Plus loin dans ce courrier, le grand patron de la justice anversoise critique la gestion des dossiers HSBC et Monstrey, une autre affaire de fraude dans le secteur du diamant. Il conclut de manière cinglante:
Cela ne témoigne pas d'une démarche réfléchie, ni d'ailleurs d'un quelconque bon sens. De toute évidence, ceci résulte de l'entêtement irresponsable de votre substitut Peter Van Calster. Je vous demande de me faire savoir s'il est encore justifiable de laisser ce magistrat gâcher des enquêtes importantes.
Le substitut du procureur qui s'offense
En réaction, Peter Van Calster a défendu ses méthodes de travail et a réfuté les accusations:
Il est inquiétant de voir les caractéristiques et les termes peu flatteurs que le procureur général utilise à mon égard. Il n'existe aucun élément permettant de justifier le recours à des termes si offensants.
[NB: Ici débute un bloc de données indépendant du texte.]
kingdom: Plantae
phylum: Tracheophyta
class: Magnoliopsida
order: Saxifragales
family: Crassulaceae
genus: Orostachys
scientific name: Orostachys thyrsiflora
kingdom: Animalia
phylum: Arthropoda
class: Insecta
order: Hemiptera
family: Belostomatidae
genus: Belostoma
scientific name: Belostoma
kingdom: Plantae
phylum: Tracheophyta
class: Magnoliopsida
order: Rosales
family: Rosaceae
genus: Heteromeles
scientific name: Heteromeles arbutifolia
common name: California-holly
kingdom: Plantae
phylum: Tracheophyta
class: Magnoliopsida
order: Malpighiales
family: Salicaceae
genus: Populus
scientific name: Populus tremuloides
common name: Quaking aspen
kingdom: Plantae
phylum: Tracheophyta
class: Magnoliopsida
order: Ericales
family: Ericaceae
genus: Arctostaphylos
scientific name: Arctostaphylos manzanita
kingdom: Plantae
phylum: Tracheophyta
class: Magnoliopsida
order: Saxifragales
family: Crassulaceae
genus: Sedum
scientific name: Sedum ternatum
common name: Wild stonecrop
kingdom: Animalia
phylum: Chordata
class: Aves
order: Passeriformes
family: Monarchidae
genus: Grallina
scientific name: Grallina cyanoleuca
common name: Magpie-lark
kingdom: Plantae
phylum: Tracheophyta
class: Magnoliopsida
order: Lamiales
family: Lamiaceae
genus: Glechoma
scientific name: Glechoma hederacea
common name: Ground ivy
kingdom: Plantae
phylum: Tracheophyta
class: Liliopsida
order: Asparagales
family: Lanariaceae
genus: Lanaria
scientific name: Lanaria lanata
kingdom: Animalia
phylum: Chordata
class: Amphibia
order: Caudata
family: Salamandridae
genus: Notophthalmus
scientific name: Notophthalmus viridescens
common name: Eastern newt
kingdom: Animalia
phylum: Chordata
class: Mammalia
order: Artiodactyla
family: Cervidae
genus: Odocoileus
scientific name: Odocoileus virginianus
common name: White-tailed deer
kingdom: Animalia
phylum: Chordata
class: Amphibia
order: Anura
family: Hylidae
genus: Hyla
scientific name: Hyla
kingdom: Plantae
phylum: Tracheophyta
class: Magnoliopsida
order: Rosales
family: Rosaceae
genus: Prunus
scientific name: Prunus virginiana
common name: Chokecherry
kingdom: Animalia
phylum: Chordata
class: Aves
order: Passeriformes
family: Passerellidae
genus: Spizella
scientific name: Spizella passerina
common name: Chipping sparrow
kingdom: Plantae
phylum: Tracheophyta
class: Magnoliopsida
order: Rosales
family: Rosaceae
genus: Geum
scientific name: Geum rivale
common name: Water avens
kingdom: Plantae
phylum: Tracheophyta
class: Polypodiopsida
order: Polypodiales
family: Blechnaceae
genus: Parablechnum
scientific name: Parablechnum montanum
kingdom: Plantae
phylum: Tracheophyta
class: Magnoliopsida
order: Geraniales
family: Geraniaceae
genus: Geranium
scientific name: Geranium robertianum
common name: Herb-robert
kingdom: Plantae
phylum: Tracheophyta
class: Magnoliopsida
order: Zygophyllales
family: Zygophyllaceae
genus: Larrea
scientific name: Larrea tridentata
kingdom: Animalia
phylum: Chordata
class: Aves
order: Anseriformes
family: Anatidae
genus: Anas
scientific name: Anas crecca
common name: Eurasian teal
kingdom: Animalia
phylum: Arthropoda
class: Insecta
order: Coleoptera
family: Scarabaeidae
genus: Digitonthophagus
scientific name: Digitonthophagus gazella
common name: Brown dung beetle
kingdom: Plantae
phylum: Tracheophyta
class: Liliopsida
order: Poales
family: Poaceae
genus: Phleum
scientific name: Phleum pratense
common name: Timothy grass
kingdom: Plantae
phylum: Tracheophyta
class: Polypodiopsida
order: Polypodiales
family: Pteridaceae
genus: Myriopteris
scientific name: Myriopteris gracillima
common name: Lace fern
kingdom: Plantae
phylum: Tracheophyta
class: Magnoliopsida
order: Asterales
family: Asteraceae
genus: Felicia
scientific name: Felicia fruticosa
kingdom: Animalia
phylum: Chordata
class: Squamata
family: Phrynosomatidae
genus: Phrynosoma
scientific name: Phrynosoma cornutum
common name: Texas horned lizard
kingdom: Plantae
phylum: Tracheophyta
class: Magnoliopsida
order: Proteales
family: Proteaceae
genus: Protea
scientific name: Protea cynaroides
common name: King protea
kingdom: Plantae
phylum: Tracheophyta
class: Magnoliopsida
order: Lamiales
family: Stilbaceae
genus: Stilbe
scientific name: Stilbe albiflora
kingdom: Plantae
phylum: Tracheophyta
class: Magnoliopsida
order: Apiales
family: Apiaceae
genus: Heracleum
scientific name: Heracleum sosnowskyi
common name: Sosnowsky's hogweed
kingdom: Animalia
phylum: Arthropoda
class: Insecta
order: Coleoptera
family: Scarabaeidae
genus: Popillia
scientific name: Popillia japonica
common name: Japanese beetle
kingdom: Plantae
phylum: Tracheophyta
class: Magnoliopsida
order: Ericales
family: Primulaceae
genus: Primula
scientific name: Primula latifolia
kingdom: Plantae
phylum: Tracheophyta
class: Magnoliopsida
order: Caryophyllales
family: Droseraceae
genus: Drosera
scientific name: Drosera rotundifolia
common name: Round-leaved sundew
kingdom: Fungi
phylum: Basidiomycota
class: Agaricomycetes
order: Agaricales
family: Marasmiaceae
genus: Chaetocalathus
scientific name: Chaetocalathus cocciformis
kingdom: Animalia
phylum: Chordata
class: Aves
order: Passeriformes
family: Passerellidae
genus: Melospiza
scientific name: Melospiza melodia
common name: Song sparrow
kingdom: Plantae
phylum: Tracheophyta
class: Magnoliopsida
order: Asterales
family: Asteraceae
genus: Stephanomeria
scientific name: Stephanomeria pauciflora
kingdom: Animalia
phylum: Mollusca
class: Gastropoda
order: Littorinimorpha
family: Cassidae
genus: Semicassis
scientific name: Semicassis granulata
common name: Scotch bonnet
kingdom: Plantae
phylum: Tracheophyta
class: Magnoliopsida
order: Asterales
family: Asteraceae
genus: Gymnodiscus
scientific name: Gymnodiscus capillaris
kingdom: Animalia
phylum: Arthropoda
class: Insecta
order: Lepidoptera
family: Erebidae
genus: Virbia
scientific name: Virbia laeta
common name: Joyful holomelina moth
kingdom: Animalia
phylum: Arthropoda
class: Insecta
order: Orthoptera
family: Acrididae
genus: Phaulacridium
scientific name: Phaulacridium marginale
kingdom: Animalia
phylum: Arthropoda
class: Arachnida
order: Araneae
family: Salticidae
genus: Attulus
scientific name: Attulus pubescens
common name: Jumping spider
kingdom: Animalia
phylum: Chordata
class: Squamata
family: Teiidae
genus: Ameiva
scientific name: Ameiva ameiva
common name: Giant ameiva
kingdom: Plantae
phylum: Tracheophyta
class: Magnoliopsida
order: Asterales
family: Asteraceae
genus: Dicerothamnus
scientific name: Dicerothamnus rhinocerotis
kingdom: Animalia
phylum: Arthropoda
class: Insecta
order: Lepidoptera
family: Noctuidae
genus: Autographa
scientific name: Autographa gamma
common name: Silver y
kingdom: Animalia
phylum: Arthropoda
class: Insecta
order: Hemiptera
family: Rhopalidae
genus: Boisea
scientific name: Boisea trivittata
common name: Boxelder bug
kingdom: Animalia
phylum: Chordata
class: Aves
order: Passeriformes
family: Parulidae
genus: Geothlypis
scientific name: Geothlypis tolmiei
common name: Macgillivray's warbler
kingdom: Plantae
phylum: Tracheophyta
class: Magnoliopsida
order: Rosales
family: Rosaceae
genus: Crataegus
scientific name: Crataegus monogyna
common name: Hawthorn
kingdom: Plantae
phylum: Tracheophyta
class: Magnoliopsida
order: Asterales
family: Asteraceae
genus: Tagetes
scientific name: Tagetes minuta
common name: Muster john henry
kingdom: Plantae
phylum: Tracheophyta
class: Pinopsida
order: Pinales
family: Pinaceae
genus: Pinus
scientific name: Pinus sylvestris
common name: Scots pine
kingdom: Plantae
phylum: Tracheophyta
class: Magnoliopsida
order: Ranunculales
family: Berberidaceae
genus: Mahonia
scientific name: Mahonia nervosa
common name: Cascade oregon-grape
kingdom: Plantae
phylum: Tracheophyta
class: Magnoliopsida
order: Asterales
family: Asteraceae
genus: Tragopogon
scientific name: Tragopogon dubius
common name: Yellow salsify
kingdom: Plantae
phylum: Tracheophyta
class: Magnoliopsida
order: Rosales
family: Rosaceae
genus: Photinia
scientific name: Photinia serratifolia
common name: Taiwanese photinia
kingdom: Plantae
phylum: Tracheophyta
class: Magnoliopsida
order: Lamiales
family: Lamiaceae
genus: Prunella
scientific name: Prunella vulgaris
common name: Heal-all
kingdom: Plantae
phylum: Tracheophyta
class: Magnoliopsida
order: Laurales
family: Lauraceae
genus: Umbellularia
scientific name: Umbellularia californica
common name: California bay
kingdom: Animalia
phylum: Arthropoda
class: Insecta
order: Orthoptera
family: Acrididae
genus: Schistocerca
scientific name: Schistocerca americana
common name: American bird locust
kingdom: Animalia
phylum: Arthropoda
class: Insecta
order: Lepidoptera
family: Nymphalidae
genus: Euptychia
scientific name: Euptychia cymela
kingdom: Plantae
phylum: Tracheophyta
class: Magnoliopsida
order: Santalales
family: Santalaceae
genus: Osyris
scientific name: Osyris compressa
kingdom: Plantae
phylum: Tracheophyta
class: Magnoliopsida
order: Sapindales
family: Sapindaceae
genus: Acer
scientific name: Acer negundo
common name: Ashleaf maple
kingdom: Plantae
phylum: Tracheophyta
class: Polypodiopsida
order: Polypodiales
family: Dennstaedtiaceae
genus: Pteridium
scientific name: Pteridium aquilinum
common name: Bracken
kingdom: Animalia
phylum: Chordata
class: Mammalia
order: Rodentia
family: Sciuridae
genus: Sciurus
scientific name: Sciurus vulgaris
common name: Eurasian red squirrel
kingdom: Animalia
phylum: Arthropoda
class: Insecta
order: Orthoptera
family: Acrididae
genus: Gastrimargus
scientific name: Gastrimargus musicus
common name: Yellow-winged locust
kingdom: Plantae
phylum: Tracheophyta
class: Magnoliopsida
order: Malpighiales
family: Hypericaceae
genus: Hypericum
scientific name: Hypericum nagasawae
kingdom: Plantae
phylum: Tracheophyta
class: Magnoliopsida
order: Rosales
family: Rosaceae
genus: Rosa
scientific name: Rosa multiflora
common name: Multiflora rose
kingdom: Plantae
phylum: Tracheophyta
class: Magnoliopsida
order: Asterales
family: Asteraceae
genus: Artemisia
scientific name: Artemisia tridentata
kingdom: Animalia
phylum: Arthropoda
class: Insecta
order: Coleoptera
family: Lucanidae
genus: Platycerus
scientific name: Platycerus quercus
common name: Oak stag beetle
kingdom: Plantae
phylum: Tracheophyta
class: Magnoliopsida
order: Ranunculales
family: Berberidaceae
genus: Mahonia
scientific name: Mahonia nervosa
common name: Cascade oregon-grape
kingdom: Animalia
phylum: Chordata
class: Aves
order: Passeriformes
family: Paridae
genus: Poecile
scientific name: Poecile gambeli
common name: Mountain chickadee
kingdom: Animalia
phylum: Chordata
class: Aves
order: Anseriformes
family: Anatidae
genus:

En réalité, ceci témoigne d'un mépris pur et simple à l'égard des efforts efficaces, durables et réfléchis, réalisés des années durant et ayant mené à des résultats réels. Ce n'est d'ailleurs pas la première fois que le procureur général s'en prend à moi, à tort, et m'offense.
Tout semble donc permettre de croire que le procureur général cherche un moyen d'écarter le substitut Peter Van Calster des dossiers du diamant. Mais en janvier 2012, ce dernier jouissait toujours du soutien du procureur Herman Dams.
Une première version de cet article a été publiée sur Apache en janvier 2012. Nous l'avons actualisé et complété avec les déroulements récents dans le dossier du décès de Jonathan Jacob.